Mesoporeuze silica met vast lithiumboorhydride in de poriën, kan het vloeibare elektrolyt in lithium-ionaccu’s vervangen. Het geleidt lithiumionen bijna net zo goed en het kan er tenminste niet uit lekken, schrijven Utrechtse, Nijmeegse en Deense onderzoekers in Advanced Functional Materials.
Helemaal begrijpen doen ze het nog niet, maar ze vermoeden dat de ionen zich vooral bewegen langs de grensvlakken tussen LiBH4 en SiO2. Puur LiBH4 geleidt ook lithiumionen, maar alleen boven de 110 graden Celsius. Dan verandert namelijk de kristalvorm. Calorimetrische metingen tonen aan dat die temperatuur iets lager wordt wanneer je het LiBH4 opsluit in een nanostructuur, maar dat er in de laatste nanometer bij de grensvlakken helemaal niets omkristalliseert. Wat daar dan precies voor kristalstructuur zit moet nog worden opgehelderd, maar in elk geval is het er een die ook bij kamertemperatuur lithiumionen geleidt.

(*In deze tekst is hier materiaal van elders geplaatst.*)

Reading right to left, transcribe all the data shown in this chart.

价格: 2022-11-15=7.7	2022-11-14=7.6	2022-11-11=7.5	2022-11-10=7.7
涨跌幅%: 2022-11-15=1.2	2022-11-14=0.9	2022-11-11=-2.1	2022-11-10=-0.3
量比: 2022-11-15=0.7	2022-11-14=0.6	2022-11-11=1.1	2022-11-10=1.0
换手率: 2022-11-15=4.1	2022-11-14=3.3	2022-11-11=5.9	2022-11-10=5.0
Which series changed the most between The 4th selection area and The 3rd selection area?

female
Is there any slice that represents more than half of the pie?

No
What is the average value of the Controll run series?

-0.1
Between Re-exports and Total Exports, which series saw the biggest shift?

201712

En aangezien je in nanoporeus materiaal relatief veel grensvlak hebt, wordt de overall-geleiding verrassend goed. Bij de eerste proeven was hij al ruim een factor duizend beter dan in ‘kaal’ LiBH4 bij kamertemperatuur. Voor toepassing in een batterij is het in principe al voldoende. “En waarschijnlijk kun je de geleiding nog een stuk verder optimaliseren”, stelt laatste auteur Petra de Jongh, hoogleraar anorganische nanomaterialen aan de UU.

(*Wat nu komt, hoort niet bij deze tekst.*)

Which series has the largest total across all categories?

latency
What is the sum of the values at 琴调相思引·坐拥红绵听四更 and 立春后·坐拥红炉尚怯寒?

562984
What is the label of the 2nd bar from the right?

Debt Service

De vondst heeft een hoog serendipiteitsgehalte. De Jongh wilde eigenlijk LiBH4 gebruiken als opslagmedium voor waterstof. Daartoe sloot ze het hydride op in poreuze koolstof, nadat een poging om silica te gebruiken was gestrand: ‘We waren er als eersten ter wereld in geslaagd om zo’n materiaal te maken , maar na een jaar proberen bleek het zinloos. Zodra je er iets van de waterstof uithaalt, gaan LiBH4 en silica gelijk reageren. De nanostructuur verdwijnt en je krijgt lithiumsilicaat, dat helemaal niets meer met waterstof doet.”
Maar in haar achterhoofd had ze ook het idee om er een accu van te maken. En daarvoor is koolstof juist niet geschikt, omdat de lading er door weglekt, en silica juist wél.
Haar Nijmeegse collega Arno Kentgens deed NMR-metingen om de mobiliteit van ionen in het materiaal te volgen. Dat ging óók veel beter met silica. “Poreuze koolstof verziekt je NMR-spectrum”, legt hij uit. “Maar bij metingen aan de silica-monsters zagen we een mobiliteit van lithiumionen die ook wel eens heel interessant kon zijn.”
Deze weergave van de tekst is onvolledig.